Sometimes, if the opposition unites, a vote intended as a rigged performance can become a real contest. Yahya Jammeh ruled Gambia for decades, using repression and torture to silence dissent and crush political opposition. He was accustomed to “winning” elections with more than 70 percent of the vote and expected the same result in 2016. But instead he lost.

The opposition managed to coalesce around one candidate, Adama Barrow, a real-estate company owner. The large Gambian diaspora abroad gave his campaign the resources it needed, and some of the rigging methods that Jammeh was apparently relying on failed: A warehouse believed to contain false voter IDs intended to aid electoral manipulation was burned down in an arson attack right before the election, leaving too little time to make more. When it became clear that the voting tally favored the opposition, the head of the electoral commission reported the results despite government pressure to stop.

And while foreign allies might be willing to look the other way when elections are manipulated or rigged, there are much stronger norms against actually overturning results. Jammeh’s appeal to other African leaders to keep him in office fell on deaf ears, and they backed Barrow instead. A few weeks after the election, foreign troops from ECOWAS, a regional organization of West African nations, entered the country to help force him from office.

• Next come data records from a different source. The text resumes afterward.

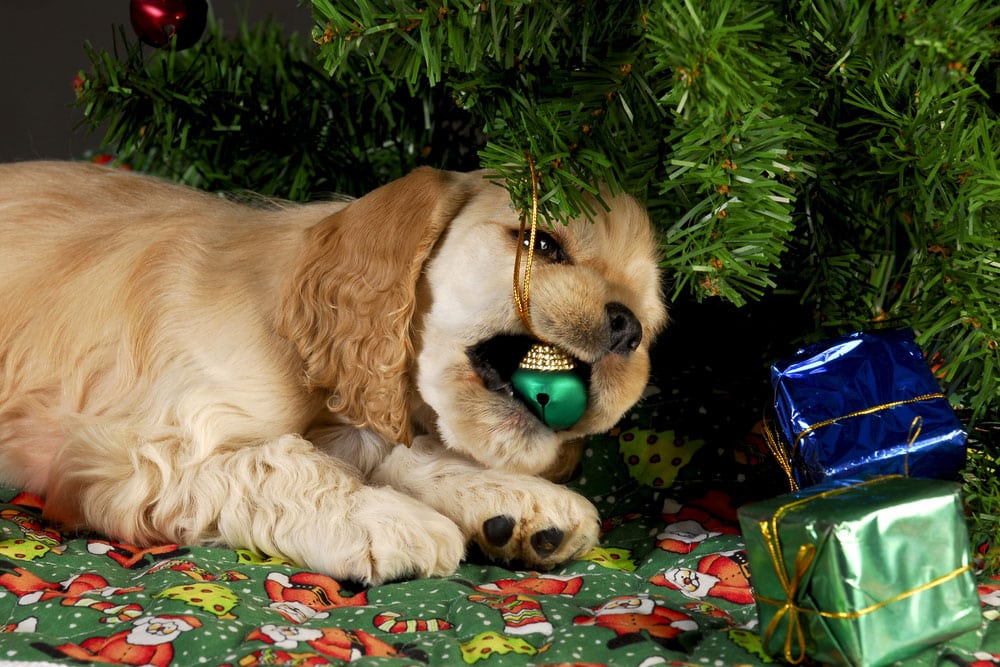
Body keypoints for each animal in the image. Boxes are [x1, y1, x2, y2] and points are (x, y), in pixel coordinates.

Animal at [3, 162, 668, 584]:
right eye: (542, 244)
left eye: (651, 317)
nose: (627, 327)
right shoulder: (129, 455)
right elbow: (279, 463)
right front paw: (387, 520)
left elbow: (389, 449)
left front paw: (517, 502)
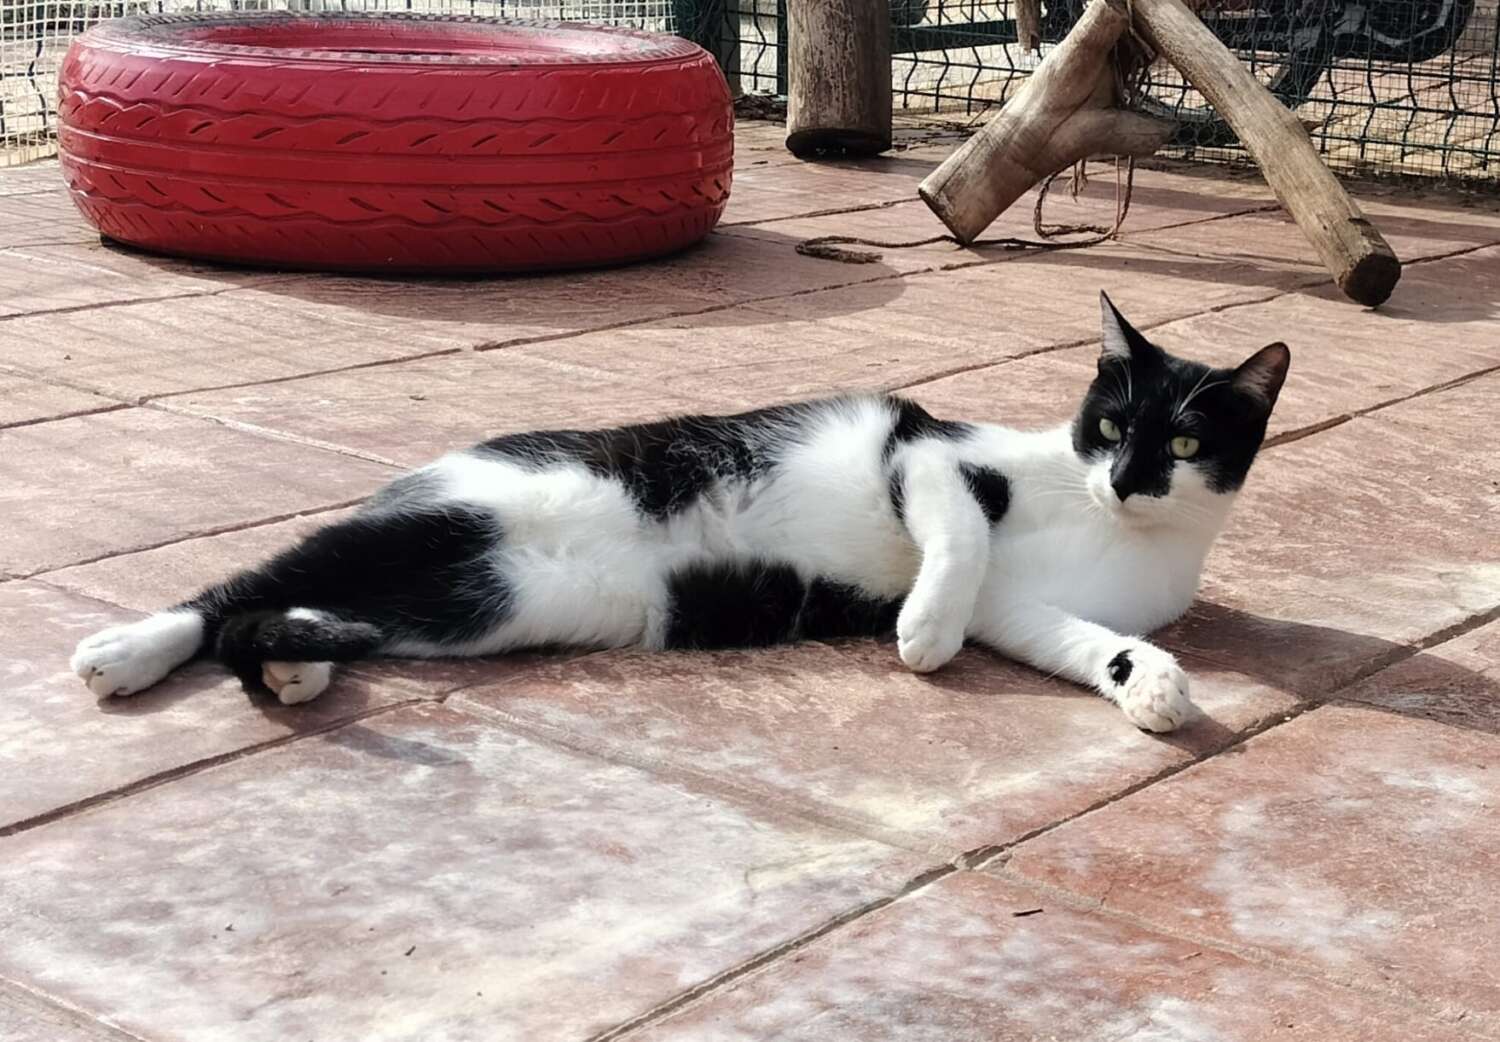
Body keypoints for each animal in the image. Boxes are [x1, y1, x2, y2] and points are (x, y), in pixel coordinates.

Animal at [70, 292, 1288, 733]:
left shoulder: (1028, 612)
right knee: (238, 586)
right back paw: (129, 651)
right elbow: (960, 535)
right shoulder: (929, 452)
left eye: (1184, 443)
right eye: (1109, 423)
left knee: (301, 607)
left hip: (476, 600)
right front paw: (922, 634)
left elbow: (1084, 640)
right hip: (449, 524)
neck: (1110, 530)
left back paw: (297, 659)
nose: (1126, 477)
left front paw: (1154, 686)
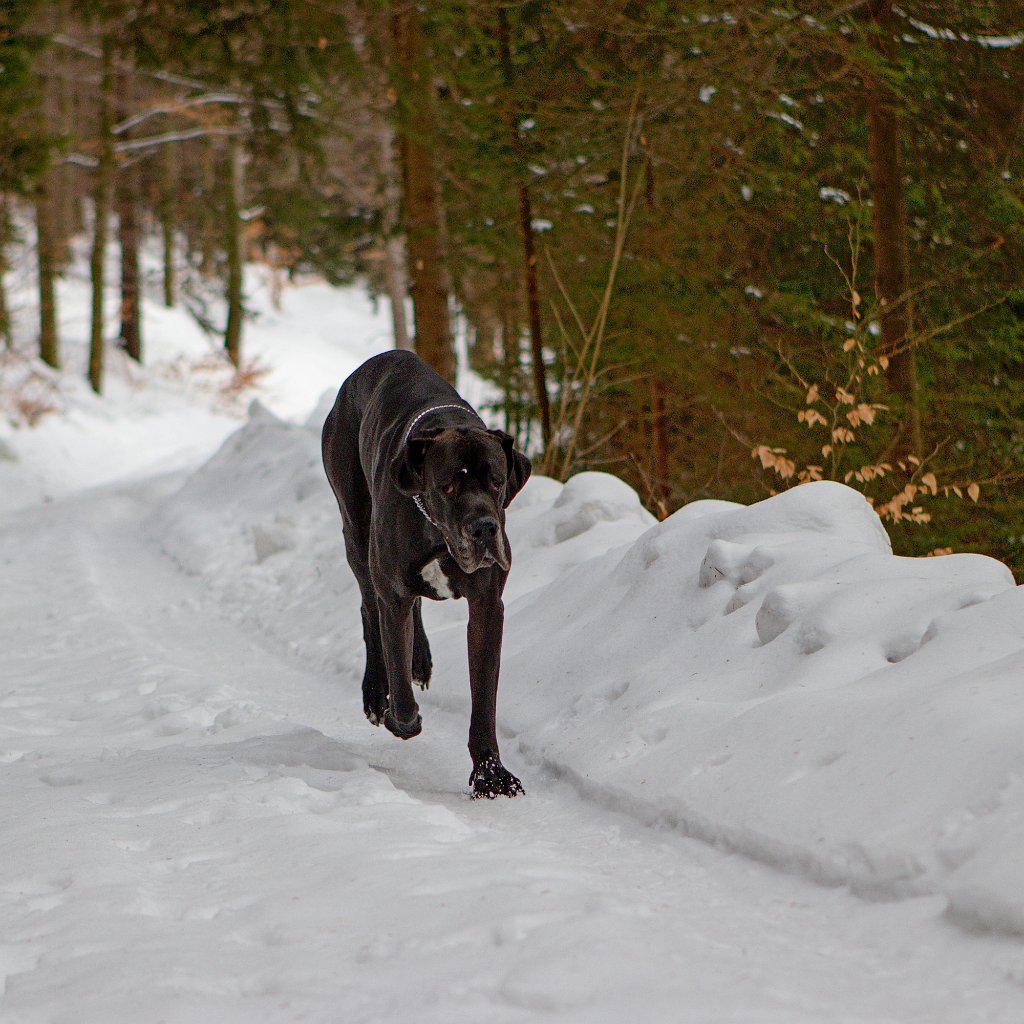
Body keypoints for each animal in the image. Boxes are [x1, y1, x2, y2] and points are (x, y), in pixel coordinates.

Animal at [321, 352, 532, 798]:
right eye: (448, 487)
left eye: (497, 482)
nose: (484, 528)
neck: (437, 533)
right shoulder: (393, 594)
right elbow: (397, 676)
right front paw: (399, 717)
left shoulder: (487, 606)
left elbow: (483, 698)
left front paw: (490, 775)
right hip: (356, 534)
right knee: (369, 610)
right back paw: (375, 693)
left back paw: (420, 661)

But such electoral revolutions are rare, and perhaps becoming more so. Recent decades, Klaas said, have amounted to a period of “authoritarian learning,” in which autocratic leaders have become increasingly skilled at electoral manipulation.

“Only amateurs steal elections on Election Day,” he said. “The pros are really doing it in advance, through a series of much more savvy, subtle ways.”


  • The War Lawyers: The United States, Israel, and Juridical Warfare,” by Craig Jones, is a deeply researched study of the role that lawyers play in warfare, particularly aerial bombardments. Although the book, which was published in January 2021, predates the current military operation in Gaza, the legal and operational issues that Jones discusses remain highly relevant.

  • Rules of Civility,” by Amor Towles. I’d somehow never read anything by Towles, despite devoting an entire summer to novels of snobbery last year. (Many of you recommended his work, so I only have myself to blame.) I enjoyed the prose very much, and the gently twisting story line, but in the end it felt a bit hollow. Perhaps that was the point?